On appeal from the grant of summary judgment, Phillips & Sons and the three personal guarantors do not claim that the $15,000 downpayment was paid to Pioneer. In fact, the appellants admit that the downpayment was not paid to Pioneer at the time of the sale and that after the sale, they attempted to raise money to pay the $15,000 portion of the sale price represented by the downpayment, but they were unable to do so. 1
The appellants' sole defense is that because the sale contract provided for a $15,000 downpayment, we should construe the unambiguous terms of the contract as establishing that the downpayment was made at the time of the sale and refuse to consider any evidence to the contrary. Just because the contract provided for a $15,000 downpayment to be made at the time of the sale does not demand that we find it was made. Because the evidence is undisputed that the $15,000 downpayment was part of the sale price and that the appellants owed it and did not pay it, Pioneer carried its burden as movant for summary judgment of demonstrating that there was no genuine issue of fact requiring jury resolution. OCGA 9-11-56; Lau's Corp. v. Haskins, 261 Ga. 491 (405 SE2d 474) (1991). The trial court correctly granted Pioneer's motion for summary judgment and correctly denied the appellants' motion for summary judgment.
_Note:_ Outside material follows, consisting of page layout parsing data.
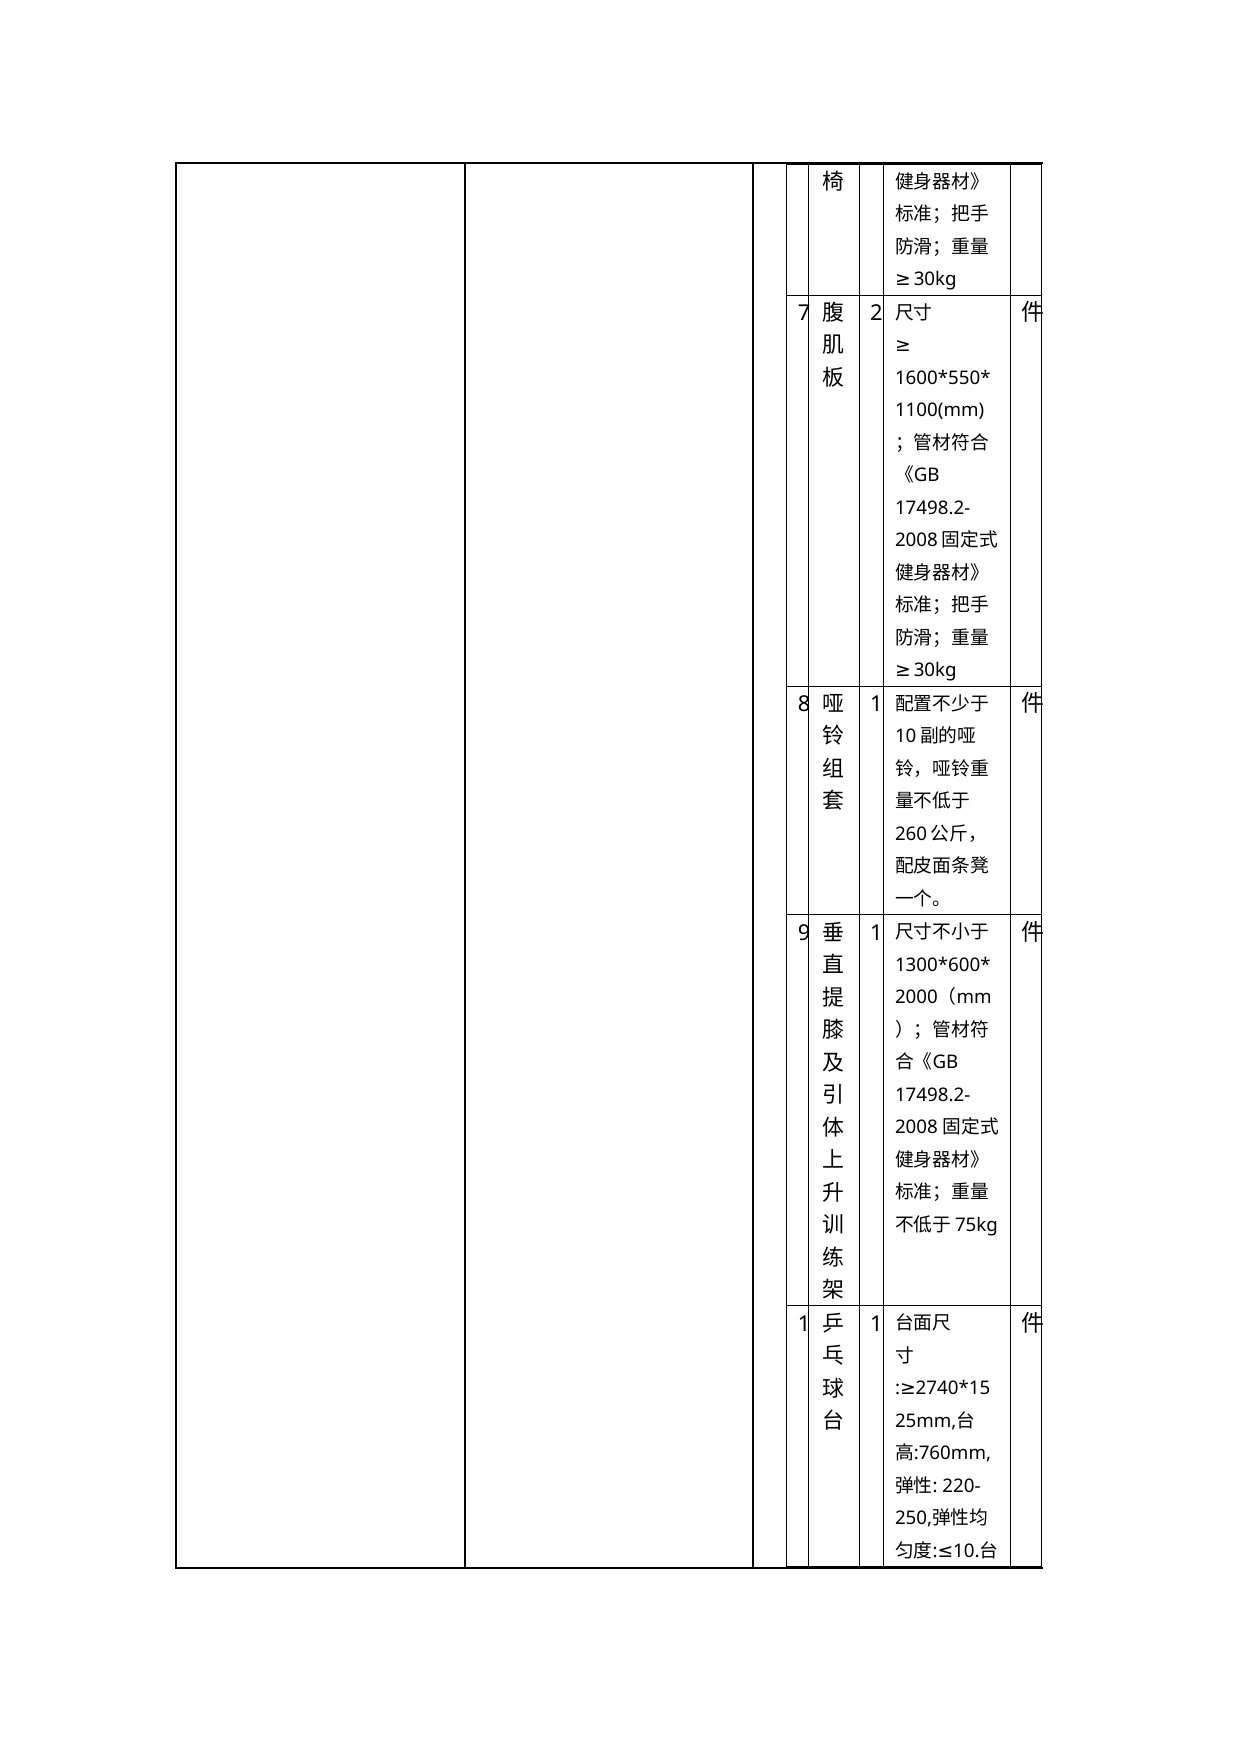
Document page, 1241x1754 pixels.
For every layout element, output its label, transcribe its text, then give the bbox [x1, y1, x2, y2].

table_cell [466, 164, 752, 1567]
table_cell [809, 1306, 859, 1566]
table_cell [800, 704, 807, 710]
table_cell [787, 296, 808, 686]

There being no adequate legal basis upon which the appellants could have anticipated that the judgment of the trial court would be reversed, we conclude that the appeal was for the purpose of delay only. Accordingly, the trial court is directed to enter judgment in favor of Pioneer Machinery, Inc. for damages in the amount of ten percent of the judgment awarded, to be entered in the remittitur pursuant to OCGA 5-6-6.
Patrick D. Gill, for appellants.
1  The record shows that the $125,904 financed portion of the sale price was assigned by Pioneer and that the machinery was eventually repossessed or returned and sold by either the assignee or Pioneer to satisfy this portion of the debt. The appellants raised no defense that the sale was unreasonable or that Pioneer failed to mitigate its damages by the sale of the machinery. See Strong v. Wachovia Bank &c., 215 Ga. App. 572, 574 (451 SE2d 524) (1994); Moreland Auto Stop v. TSC Leasing Corp., 216 Ga. App. 438, 441 (454 SE2d 62 6) (1995).